「流星さがし」
柴田 よしき
光文社
2009年8月25日第一刷発行
1600円(神戸市立西図書館)
2年前に、自民党麻生政権下で導入された「高速道路料金の休日上限1000円制度」が6月19日の日曜日で終わります。高速道路無料化を掲げて、衆議院選挙で大勝した民主党政権なのに、何で?東日本大震災の復興財源のため。それでも、民主党は、公約(マニフェスト)の見直しは行っていません。何とも、割り切れないのは、私だけでしょうか?そんなことは、兎も角として、取りあえず「駆け込み」ミーハーとして、淡路島(定価往復5000円が、割引価格2000円)へ行ってきました。目的は、ドライブとお昼の「アイランド丼」。淡路牛の牛丼です。こんな贅沢は、これで終わりでしょうか。でも、実は、休日50%OFF制度は残るので、割引価格2500円となり、500円の値上げです。それでも、消費は心理です。
『東京。
仕事で何度か来たことはある。弁護士になる前にも、友人と遊びには来た。別段、好きでも嫌いでもないところだった。観るものは無数にあり、金が続けば刺激は永遠に手に入るところ。だが、住むに値する街だと感じたことはない。ちょっとの間、観光気分で滞在して、いろいろ楽しい思いをしてさっさと帰る。それがちょうどいい街だと思っていた。』
成瀬歌義は、京都の人権派弁護士の桑沢事務所に勤務していましたが、桑沢先生の紹介で、東京の大手弁護士事務所に移籍しました。慣れない東京での弁護士の武者修行です。東京の事務所は、京都の個人事務所とは違って、大きな事件しか扱いません。顧客は、富裕層の人が多く、依頼料も高額です。歌義は、弁護士と言う職業について、何だか戸惑いを感じますが、家事調停、民事調停、民事裁判、刑事裁判など、様々な事件に携わりながら、弁護士としての経験を深めていきます。
『真紀は、歌義の目をまっすぐに見据えた。
「仕事を引き受けた以上、世界中のすべての人間が敵になっても、たったひとり、弁護する人間の味方でいないとならないの。本心がどうかなんて関係ない。良心だとか誠意だとか、そんなものも関係ない。ただただ、依頼人の、顧客の心の鏡に、どんな姿で映っているのか、それが問題なの。」』
東京の法律事務所の先輩弁護士の清洲真紀に、弁護士としての心構えを諭されます。
『歌義は、黙って頷いた。なんだか泣けて来そうなくらい、胸が痛かった。
桑沢先生の事務所では、誰が見ても困っている人、気の毒な人の為に働けばよかった。それは、儲からないけれど、ある意味、楽な仕事だったのだ。
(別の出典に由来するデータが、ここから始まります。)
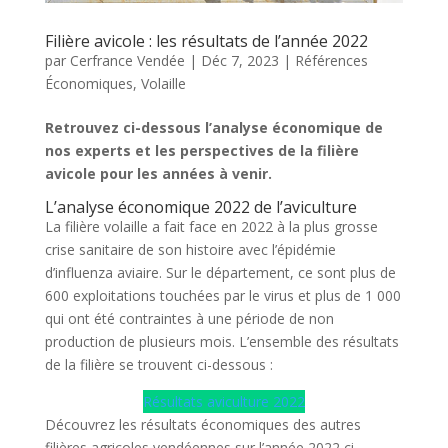
Filière avicole : les résultats de l’année 2022
par
Cerfrance Vendée
|
Déc 7, 2023
|
Références
Économiques
,
Volaille
Retrouvez ci-dessous l’analyse économique de
nos experts et les perspectives de la filière
avicole pour les années à venir.
L’analyse économique 2022 de l’aviculture
La filière volaille a fait face en 2022 à la plus grosse
crise sanitaire de son histoire avec l’épidémie
d’influenza aviaire. Sur le département, ce sont plus de
600 exploitations touchées par le virus et plus de 1 000
qui ont été contraintes à une période de non
production de plusieurs mois. L’ensemble des résultats
de la filière se trouvent ci-dessous :
Résultats aviculture 2022
Découvrez les résultats économiques des autres
filières agricoles vendéennes sur l’année 2022 ci-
自分の良心は心地よいし、達成感も得られ、その上、感謝される。正義の味方になった気分が味わえる。でも、それだけでは駄目なのだ。駄目だと桑沢先生も思ったから、あさかぜ法律事務所で働けと言われた。』
柴田よしきさんは、警察小説、サスペンス、ミステリーなどの作品が多いそうです。柴田さんの作品は、初めて読みましたが、テンポの良い作風で、読みやすさを感じました。この小説は、弁護士の仕事を題材としていますが、お堅い法律の問題のなぞ解きはありません。むしろ、歌義と言う強い関西弁の弁護士が、懸命に弁護士と言う職業に挑む爽やかな青春小説です。